◆ **WHAT TO PRODUCE**
Copy each entry below exactly.

◆ **MATERIAL FOR THIS TASK**

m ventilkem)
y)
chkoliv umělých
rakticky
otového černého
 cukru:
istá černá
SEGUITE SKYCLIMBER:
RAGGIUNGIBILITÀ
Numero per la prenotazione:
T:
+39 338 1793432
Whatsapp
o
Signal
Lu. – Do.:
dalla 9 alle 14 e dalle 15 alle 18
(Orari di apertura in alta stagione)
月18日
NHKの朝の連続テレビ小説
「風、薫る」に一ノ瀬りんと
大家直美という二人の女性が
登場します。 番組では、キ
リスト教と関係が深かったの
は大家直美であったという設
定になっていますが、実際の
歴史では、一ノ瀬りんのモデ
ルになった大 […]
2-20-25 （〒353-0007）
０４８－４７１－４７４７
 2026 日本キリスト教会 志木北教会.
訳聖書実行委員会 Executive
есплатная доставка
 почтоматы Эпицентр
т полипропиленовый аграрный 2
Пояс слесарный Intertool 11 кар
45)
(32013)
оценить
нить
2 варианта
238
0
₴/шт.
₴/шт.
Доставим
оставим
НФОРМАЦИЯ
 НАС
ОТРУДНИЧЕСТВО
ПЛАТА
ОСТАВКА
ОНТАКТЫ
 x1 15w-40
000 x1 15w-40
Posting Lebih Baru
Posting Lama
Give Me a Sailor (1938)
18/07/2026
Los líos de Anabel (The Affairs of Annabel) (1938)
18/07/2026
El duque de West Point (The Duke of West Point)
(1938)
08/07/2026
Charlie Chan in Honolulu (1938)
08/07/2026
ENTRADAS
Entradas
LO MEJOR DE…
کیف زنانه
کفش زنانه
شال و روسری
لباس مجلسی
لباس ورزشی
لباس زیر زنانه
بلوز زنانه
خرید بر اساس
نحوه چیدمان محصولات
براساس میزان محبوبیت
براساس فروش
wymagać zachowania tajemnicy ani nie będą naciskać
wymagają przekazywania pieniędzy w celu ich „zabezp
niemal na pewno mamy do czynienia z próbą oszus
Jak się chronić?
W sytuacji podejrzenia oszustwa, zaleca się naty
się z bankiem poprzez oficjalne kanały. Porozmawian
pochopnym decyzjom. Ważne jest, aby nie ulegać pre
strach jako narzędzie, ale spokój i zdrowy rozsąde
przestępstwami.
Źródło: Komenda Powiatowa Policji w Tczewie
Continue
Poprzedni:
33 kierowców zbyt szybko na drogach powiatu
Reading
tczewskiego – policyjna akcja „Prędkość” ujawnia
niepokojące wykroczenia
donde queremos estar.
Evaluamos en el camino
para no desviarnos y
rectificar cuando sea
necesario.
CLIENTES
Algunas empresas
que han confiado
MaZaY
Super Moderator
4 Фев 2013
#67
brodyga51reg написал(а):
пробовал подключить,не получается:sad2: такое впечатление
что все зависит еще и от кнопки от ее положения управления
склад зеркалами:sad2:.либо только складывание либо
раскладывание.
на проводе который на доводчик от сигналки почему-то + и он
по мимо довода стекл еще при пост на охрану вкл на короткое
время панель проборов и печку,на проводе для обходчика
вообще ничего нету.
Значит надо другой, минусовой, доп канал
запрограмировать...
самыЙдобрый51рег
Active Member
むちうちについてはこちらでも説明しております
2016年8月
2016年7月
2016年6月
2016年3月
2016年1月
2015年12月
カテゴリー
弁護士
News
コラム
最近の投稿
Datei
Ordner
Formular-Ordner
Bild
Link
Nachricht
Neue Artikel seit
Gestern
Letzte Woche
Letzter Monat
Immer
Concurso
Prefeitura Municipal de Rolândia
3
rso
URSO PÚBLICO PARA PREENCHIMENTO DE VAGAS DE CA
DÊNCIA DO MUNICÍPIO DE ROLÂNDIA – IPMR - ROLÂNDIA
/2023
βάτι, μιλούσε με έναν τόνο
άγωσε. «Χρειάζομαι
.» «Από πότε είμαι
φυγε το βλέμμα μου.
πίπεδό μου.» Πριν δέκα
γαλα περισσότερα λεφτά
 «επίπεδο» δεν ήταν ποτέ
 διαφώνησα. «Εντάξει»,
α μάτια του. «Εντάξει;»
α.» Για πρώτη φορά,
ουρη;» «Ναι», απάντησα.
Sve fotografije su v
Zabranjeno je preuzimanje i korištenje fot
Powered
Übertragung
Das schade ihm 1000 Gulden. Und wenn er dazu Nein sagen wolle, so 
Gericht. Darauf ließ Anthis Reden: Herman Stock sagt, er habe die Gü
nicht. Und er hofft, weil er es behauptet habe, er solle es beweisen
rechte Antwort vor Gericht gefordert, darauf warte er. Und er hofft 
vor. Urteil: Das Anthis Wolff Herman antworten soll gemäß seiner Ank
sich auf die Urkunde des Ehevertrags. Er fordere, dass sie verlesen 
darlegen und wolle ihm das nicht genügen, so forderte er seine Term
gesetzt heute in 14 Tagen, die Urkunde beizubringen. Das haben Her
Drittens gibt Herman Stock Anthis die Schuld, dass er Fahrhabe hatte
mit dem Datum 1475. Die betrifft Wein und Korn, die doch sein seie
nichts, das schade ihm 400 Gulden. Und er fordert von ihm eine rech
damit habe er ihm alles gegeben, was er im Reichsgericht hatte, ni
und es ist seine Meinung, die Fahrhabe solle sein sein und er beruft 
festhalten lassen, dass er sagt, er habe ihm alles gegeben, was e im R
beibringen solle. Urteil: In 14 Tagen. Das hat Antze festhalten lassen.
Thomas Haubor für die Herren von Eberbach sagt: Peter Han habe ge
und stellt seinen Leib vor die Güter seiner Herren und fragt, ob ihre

◆ **RESPONSE**
m ventilkem)
y)
chkoliv umělých
rakticky
otového černého
 cukru:
istá černá
SEGUITE SKYCLIMBER:
RAGGIUNGIBILITÀ
Numero per la prenotazione:
T:
+39 338 1793432
Whatsapp
o
Signal
Lu. – Do.:
dalla 9 alle 14 e dalle 15 alle 18
(Orari di apertura in alta stagione)
月18日
NHKの朝の連続テレビ小説
「風、薫る」に一ノ瀬りんと
大家直美という二人の女性が
登場します。 番組では、キ
リスト教と関係が深かったの
は大家直美であったという設
定になっていますが、実際の
歴史では、一ノ瀬りんのモデ
ルになった大 […]
2-20-25 （〒353-0007）
０４８－４７１－４７４７
 2026 日本キリスト教会 志木北教会.
訳聖書実行委員会 Executive
есплатная доставка
 почтоматы Эпицентр
т полипропиленовый аграрный 2
Пояс слесарный Intertool 11 кар
45)
(32013)
оценить
нить
2 варианта
238
0
₴/шт.
₴/шт.
Доставим
оставим
НФОРМАЦИЯ
 НАС
ОТРУДНИЧЕСТВО
ПЛАТА
ОСТАВКА
ОНТАКТЫ
 x1 15w-40
000 x1 15w-40
Posting Lebih Baru
Posting Lama
Give Me a Sailor (1938)
18/07/2026
Los líos de Anabel (The Affairs of Annabel) (1938)
18/07/2026
El duque de West Point (The Duke of West Point)
(1938)
08/07/2026
Charlie Chan in Honolulu (1938)
08/07/2026
ENTRADAS
Entradas
LO MEJOR DE…
کیف زنانه
کفش زنانه
شال و روسری
لباس مجلسی
لباس ورزشی
لباس زیر زنانه
بلوز زنانه
خرید بر اساس
نحوه چیدمان محصولات
براساس میزان محبوبیت
براساس فروش
wymagać zachowania tajemnicy ani nie będą naciskać
wymagają przekazywania pieniędzy w celu ich „zabezp
niemal na pewno mamy do czynienia z próbą oszus
Jak się chronić?
W sytuacji podejrzenia oszustwa, zaleca się naty
się z bankiem poprzez oficjalne kanały. Porozmawian
pochopnym decyzjom. Ważne jest, aby nie ulegać pre
strach jako narzędzie, ale spokój i zdrowy rozsąde
przestępstwami.
Źródło: Komenda Powiatowa Policji w Tczewie
Continue
Poprzedni:
33 kierowców zbyt szybko na drogach powiatu
Reading
tczewskiego – policyjna akcja „Prędkość” ujawnia
niepokojące wykroczenia
donde queremos estar.
Evaluamos en el camino
para no desviarnos y
rectificar cuando sea
necesario.
CLIENTES
Algunas empresas
que han confiado
MaZaY
Super Moderator
4 Фев 2013
#67
brodyga51reg написал(а):
пробовал подключить,не получается:sad2: такое впечатление
что все зависит еще и от кнопки от ее положения управления
склад зеркалами:sad2:.либо только складывание либо
раскладывание.
на проводе который на доводчик от сигналки почему-то + и он
по мимо довода стекл еще при пост на охрану вкл на короткое
время панель проборов и печку,на проводе для обходчика
вообще ничего нету.
Значит надо другой, минусовой, доп канал
запрограмировать...
самыЙдобрый51рег
Active Member
むちうちについてはこちらでも説明しております
2016年8月
2016年7月
2016年6月
2016年3月
2016年1月
2015年12月
カテゴリー
弁護士
News
コラム
最近の投稿
Datei
Ordner
Formular-Ordner
Bild
Link
Nachricht
Neue Artikel seit
Gestern
Letzte Woche
Letzter Monat
Immer
Concurso
Prefeitura Municipal de Rolândia
3
rso
URSO PÚBLICO PARA PREENCHIMENTO DE VAGAS DE CA
DÊNCIA DO MUNICÍPIO DE ROLÂNDIA – IPMR - ROLÂNDIA
/2023
βάτι, μιλούσε με έναν τόνο
άγωσε. «Χρειάζομαι
.» «Από πότε είμαι
φυγε το βλέμμα μου.
πίπεδό μου.» Πριν δέκα
γαλα περισσότερα λεφτά
 «επίπεδο» δεν ήταν ποτέ
 διαφώνησα. «Εντάξει»,
α μάτια του. «Εντάξει;»
α.» Για πρώτη φορά,
ουρη;» «Ναι», απάντησα.
Sve fotografije su v
Zabranjeno je preuzimanje i korištenje fot
Powered
Übertragung
Das schade ihm 1000 Gulden. Und wenn er dazu Nein sagen wolle, so 
Gericht. Darauf ließ Anthis Reden: Herman Stock sagt, er habe die Gü
nicht. Und er hofft, weil er es behauptet habe, er solle es beweisen
rechte Antwort vor Gericht gefordert, darauf warte er. Und er hofft 
vor. Urteil: Das Anthis Wolff Herman antworten soll gemäß seiner Ank
sich auf die Urkunde des Ehevertrags. Er fordere, dass sie verlesen 
darlegen und wolle ihm das nicht genügen, so forderte er seine Term
gesetzt heute in 14 Tagen, die Urkunde beizubringen. Das haben Her
Drittens gibt Herman Stock Anthis die Schuld, dass er Fahrhabe hatte
mit dem Datum 1475. Die betrifft Wein und Korn, die doch sein seie
nichts, das schade ihm 400 Gulden. Und er fordert von ihm eine rech
damit habe er ihm alles gegeben, was er im Reichsgericht hatte, ni
und es ist seine Meinung, die Fahrhabe solle sein sein und er beruft 
festhalten lassen, dass er sagt, er habe ihm alles gegeben, was e im R
beibringen solle. Urteil: In 14 Tagen. Das hat Antze festhalten lassen.
Thomas Haubor für die Herren von Eberbach sagt: Peter Han habe ge
und stellt seinen Leib vor die Güter seiner Herren und fragt, ob ihre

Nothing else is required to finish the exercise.